- **Problems to solve**
a. Repeat, word for word, the stretch of the commit log from "Pyun YongHyeon [Wed, 7 Dec 2011 19:43:04" through "after controller reset.".
b. In the commit log, what does Dimitry Andric remove so that the debug versions of std::map and std::multimap can be used with clang?

- **Excerpt**

David Chisnall [Wed, 7 Dec 2011 21:17:50 +0000 (21:17 +0000)]
As per das@'s suggestion, s/__noreturn/_Noreturn/, since the latter is an
identifier reserved for the implementation in C99 and earlier so there is
no sensible reason for introducing yet another reserved identifier when we
could just use the one C1x uses.
Dimitry Andric [Wed, 7 Dec 2011 21:00:33 +0000 (21:00 +0000)]
Make it possible to use the debug versions of std::map and std::multimap
with clang, by removing two unneeded using declarations. Otherwise, you
would get errors similar to:
/usr/include/c++/4.2/debug/map.h:77:20: error: dependent using declaration resolved to type without 'typename'
using _Base::value_compare;
^
N.B.: Take care when you actually use the debug versions of any
libstdc++ header. They are more likely to contain problems, because
they are exercised far less often, and since the standard library
complexity guarantees don't always apply anymore, compile times can
drastically increase.
Pyun YongHyeon [Wed, 7 Dec 2011 19:43:04 +0000 (19:43 +0000)]
Remove et_enable_intrs(), et_disable_intrs() functions and
manipulation of interrupt register access is done through
CSR_WRITE_4 macro. Also add disabling interrupt into et_reset()
because we want interrupt disabled state after controller reset.
While I'm here slightly change interrupt handler to be more
readable one.
Pyun YongHyeon [Wed, 7 Dec 2011 19:08:54 +0000 (19:08 +0000)]
Controller does not require TX start command for every frame. So
send a single TX command after setting up all TX frames. This
removes unnecessary register accesses and bus_dmamap_sync(9) calls.
et(4) uses TX interrupt moderation so it's possible to have TX
buffers that were already transmitted but waiting for TX completion
interrupt. If the number of available TX descriptor is less then
1/3 of total TX descriptor, try reclaiming first to get enough free
TX descriptors before setting up TX descriptors.
After r228325, et_txeof() no longer tries to send frames after
reclaiming TX buffers. That change was made to give more chance
to transmit frames in main interrupt handler since we can still
send frames in interrupt handler with RX interrupt. So right
before exiting interrupt hander, after enabling interrupt, try to
send more frames. This gives slightly better performance numbers.
While I'm here reduce number of spare TX descriptors from 8 to 4.
Controller does not require reserved TX descriptors, it was just to
reduce TX overhead. After r228325, driver has much lower TX
overhead so it does not make sense to reserve 8 TX descriptors.
Pyun YongHyeon [Wed, 7 Dec 2011 18:17:09 +0000 (18:17 +0000)]
Overhaul bus_dma(9) usage in et(4) and clean up TX/RX path. This
change should make et(4) work on any architectures.
o Remove m_getl inline function and replace it with stanard mbuf
interfaces. Previous code tried to minimize code duplication
but this came from incorrect use of common DMA tag.
Driver may be still use a common RX allocation handler with
additional structure changes but I don't see much point to do
that it would make it hard to understand the code.

- **Excerpted records**
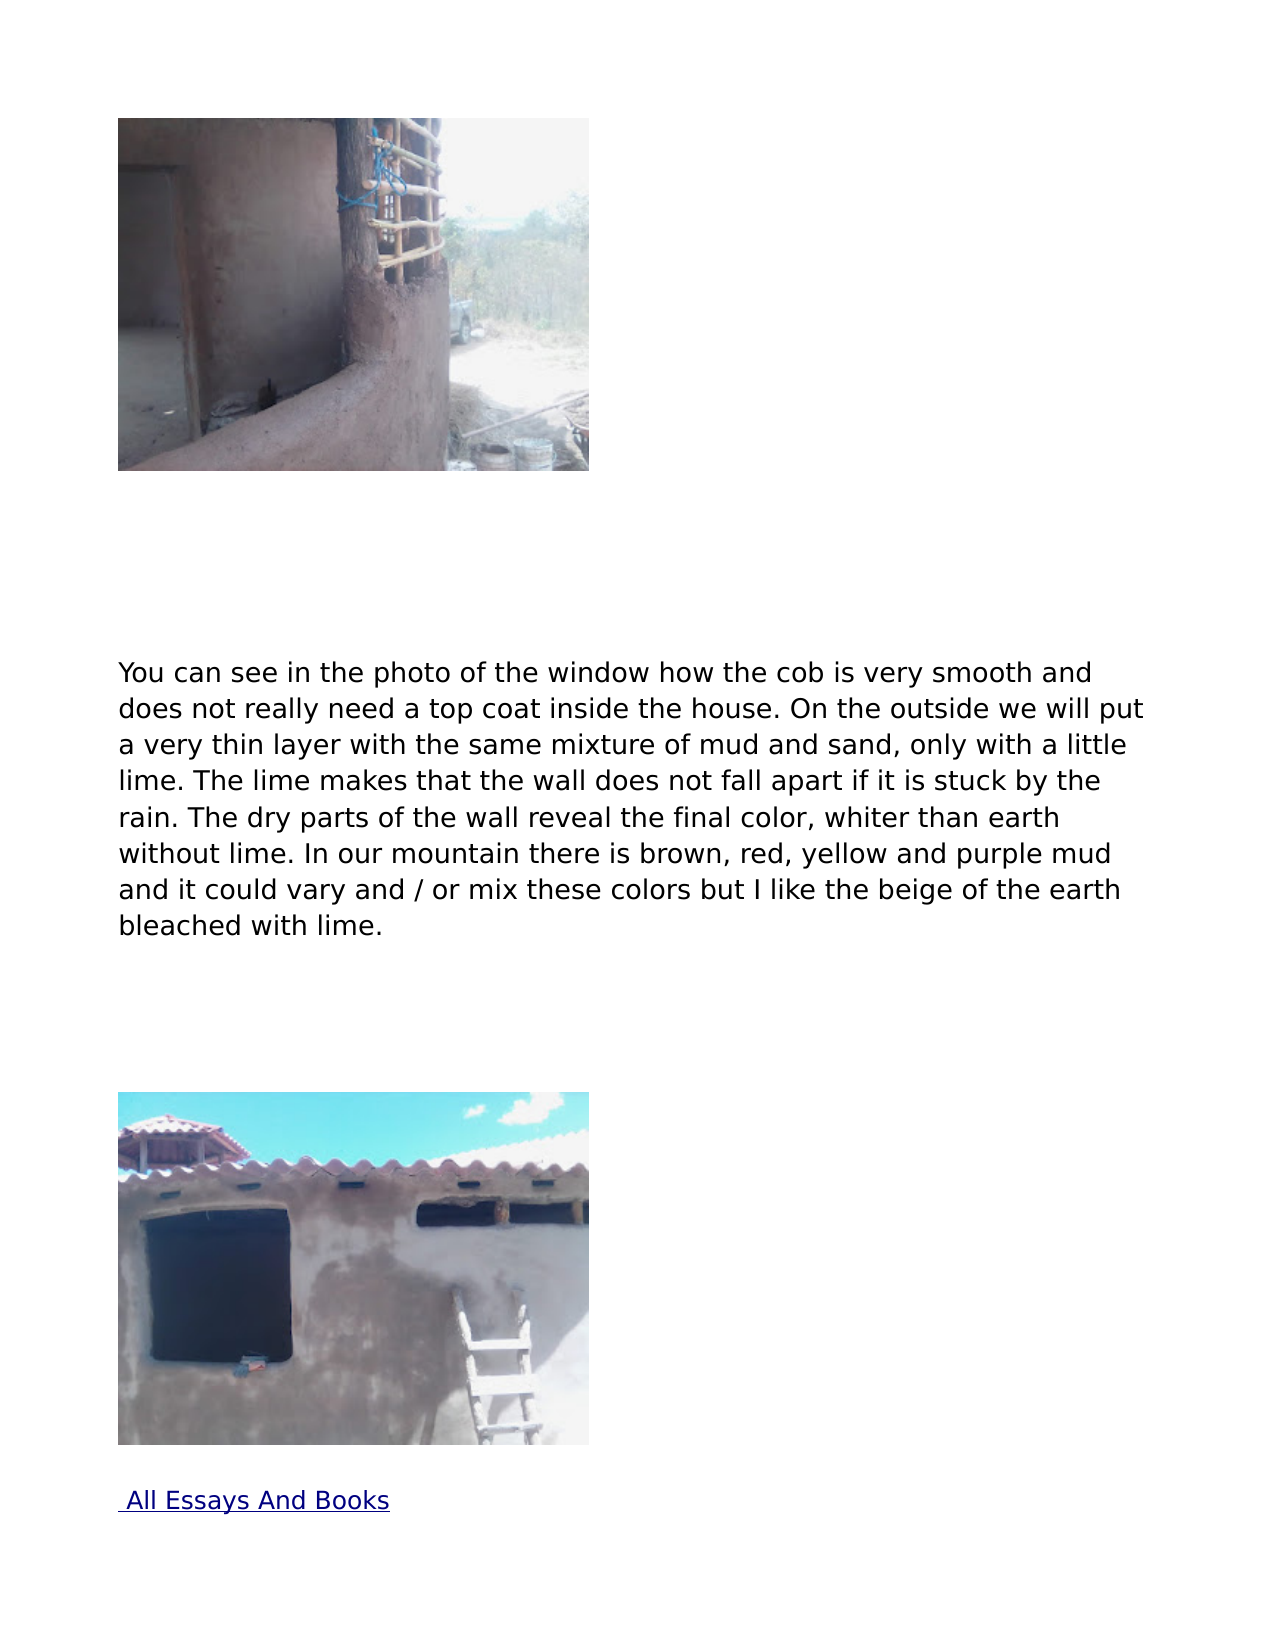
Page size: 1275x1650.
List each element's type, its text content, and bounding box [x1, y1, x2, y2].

picture [118, 1092, 589, 1445]
picture [118, 118, 589, 471]
text You can see in the photo of the window how the cob is very smooth and does not really need a top coat inside the house. On the outside we will put a very thin layer with the same mixture of mud and sand, only with a little lime. The lime makes that the wall does not fall apart if it is stuck by the rain. The dry parts of the wall reveal the final color, whiter than earth without lime. In our mountain there is brown, red, yellow and purple mud and it could vary and / or mix these colors but I like the beige of the earth bleached with lime. [118, 476, 1157, 942]
text All Essays And Books [118, 1486, 1157, 1515]
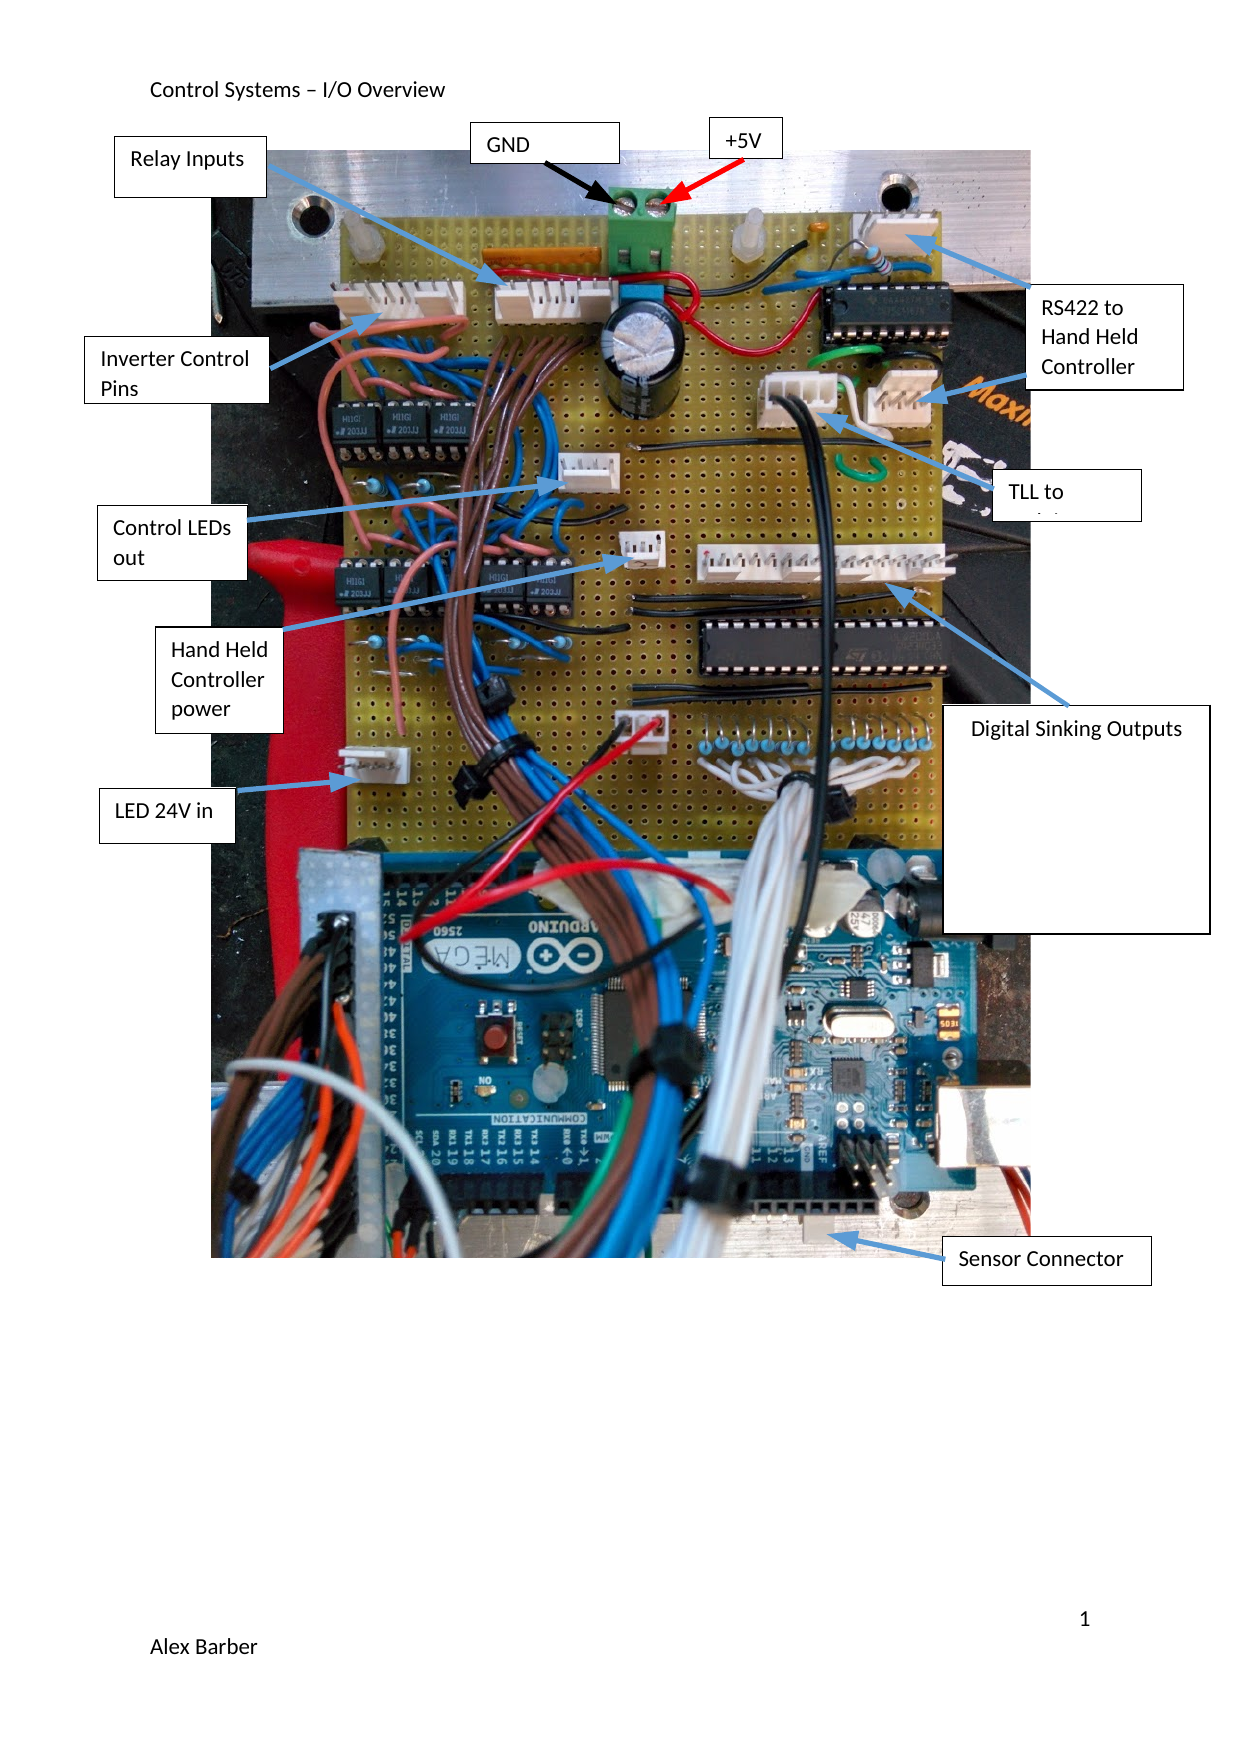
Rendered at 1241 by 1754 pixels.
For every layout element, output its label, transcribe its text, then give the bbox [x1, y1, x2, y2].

- **Responses in order**
a.
Pyun YongHyeon [Wed, 7 Dec 2011 19:43:04 +0000 (19:43 +0000)]
Remove et_enable_intrs(), et_disable_intrs() functions and
manipulation of interrupt register access is done through
CSR_WRITE_4 macro. Also add disabling interrupt into et_reset()
because we want interrupt disabled state after controller reset.

b. Two unneeded using declarations.